Fellow clockmakers, I have only recently realised that we are wasting a great deal of time in repairing clocks and watches - and probably not charging enough as we do so. Let me explain.

First of all quantum physics has revealed a marvellous world to us where widely separated particles are linked and display simultaneous actions when they are apparently out of touch with each other. A world where particles are labeled 'strange', 'up-quarks', 'down-quarks', 'easy bits' (the last are a postulation of my own for particles that may be moved easily this way and that, rather like moving the debris of a good meal in order to demonstrate the unique manner in which you adjusted that bargain 400-day clock with the plastic pieces). And where by 'weak measurement' you can tell exactly where something is and what size it is - without actually measuring it. This world and the equally strange one of pharmaceutical laboratory statistics may usefully be harnessed to our trade.

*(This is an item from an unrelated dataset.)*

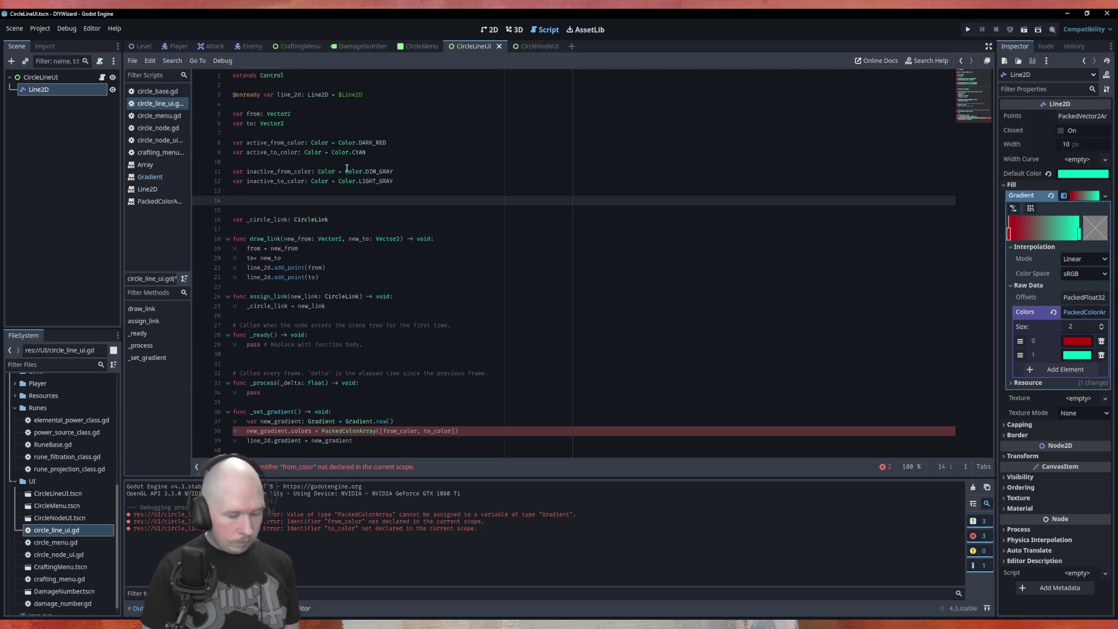
pyautogui.write('r')
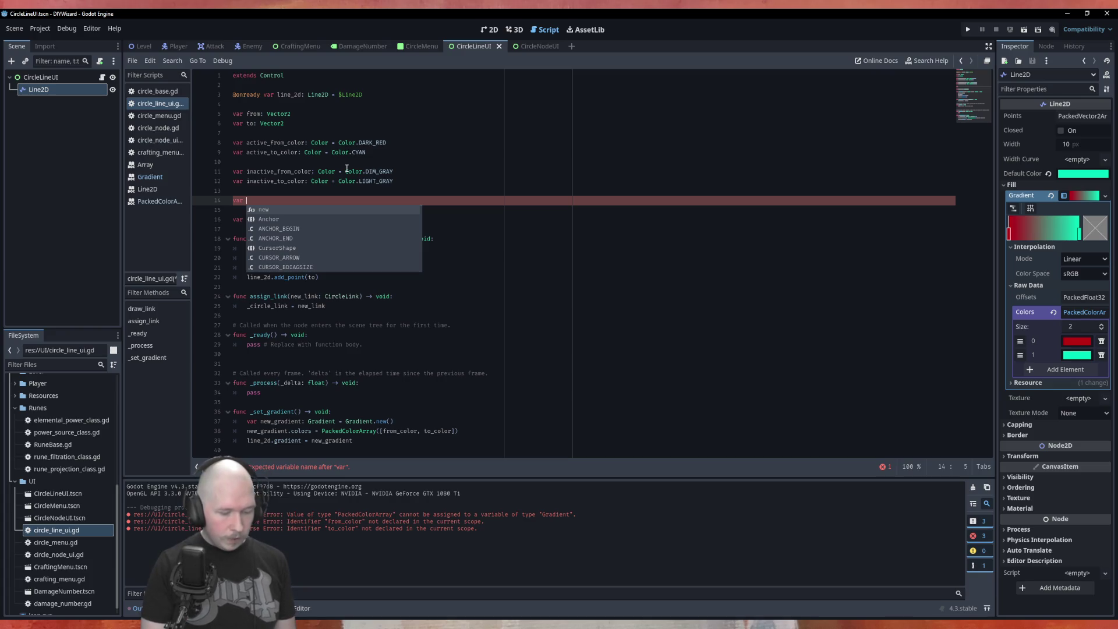
pyautogui.write('active')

It is an old tag that a clock or watch that is not going is correct twice a day. Laughable but - there is more to it than that. Consider; how accurately does a customer need to know the time in normal conditions? Would plus or minus 15 minutes be fair? This gives us a 'utility window' of 30 minutes in 12 hours - regularly (and it is clear that regularity is a prime necessity in horology).

However let us apply the statistics of the pharmaceutical laboratory (I said I would, you'll remember). The average person only needs to know the time at widely spaced intervals and under special circumstances, after a good lunch it is totally unnecessary for at least three hours unless there is an appointment to keep - and appointments have their own special world of time and space (we might discuss this another time). We have immediately eliminated 25percent of the 12 hours as being quite unnecessary. Suppose that we have four or five times of the day when our physical presence is deemed important to, let us say, an accountant, bank manager, one's spouse. Take four as a definitive quantity. Directly we have arrived it ceases to be important what the time is for at least another hour - you might double that for one's spouse. Here we have another five hours when we really have no need to know the time - a running total of eight hours. Do you take a nap in the afternoon - when talking to representatives for instance? The total is now nine hours and we are ignoring those times when we know the time instinctively and with complete accuracy - the coffee breaks. Add two more hours.

Our utility window of 30 minutes only needs to be applied for about one hour in 12 (I won't pretend to absolute accuracy in these calculations). On those occasions when we need to know the time to our specified tolerance we have a 50 per cent probability of being correct.

Now, consider the cold cure, no-one would dream of taking it for a bunion, or a broken finger - in fact for ninety nine per cent of the occasions on which you could take it, it would clearly not be appropriate and so the laboratories are perfectly justified in taking test results that originally showed one per cent effectiveness and applying them to the known needs of the customers. One per cent effective, ninety nine per cent of the time totally unnecessary - in fact inappropriate - produces the desirable justification for claiming one per cent in one percent (remainder only, I don't deal in higher mathematics) or almost 100 per cent relief. Why choke on the 'almost'? Advertising can make excellent use of '99% effective!'

Horology could leap ahead in the field of customer satisfaction if this matter were explained properly, possibly a leaflet on the counter would help?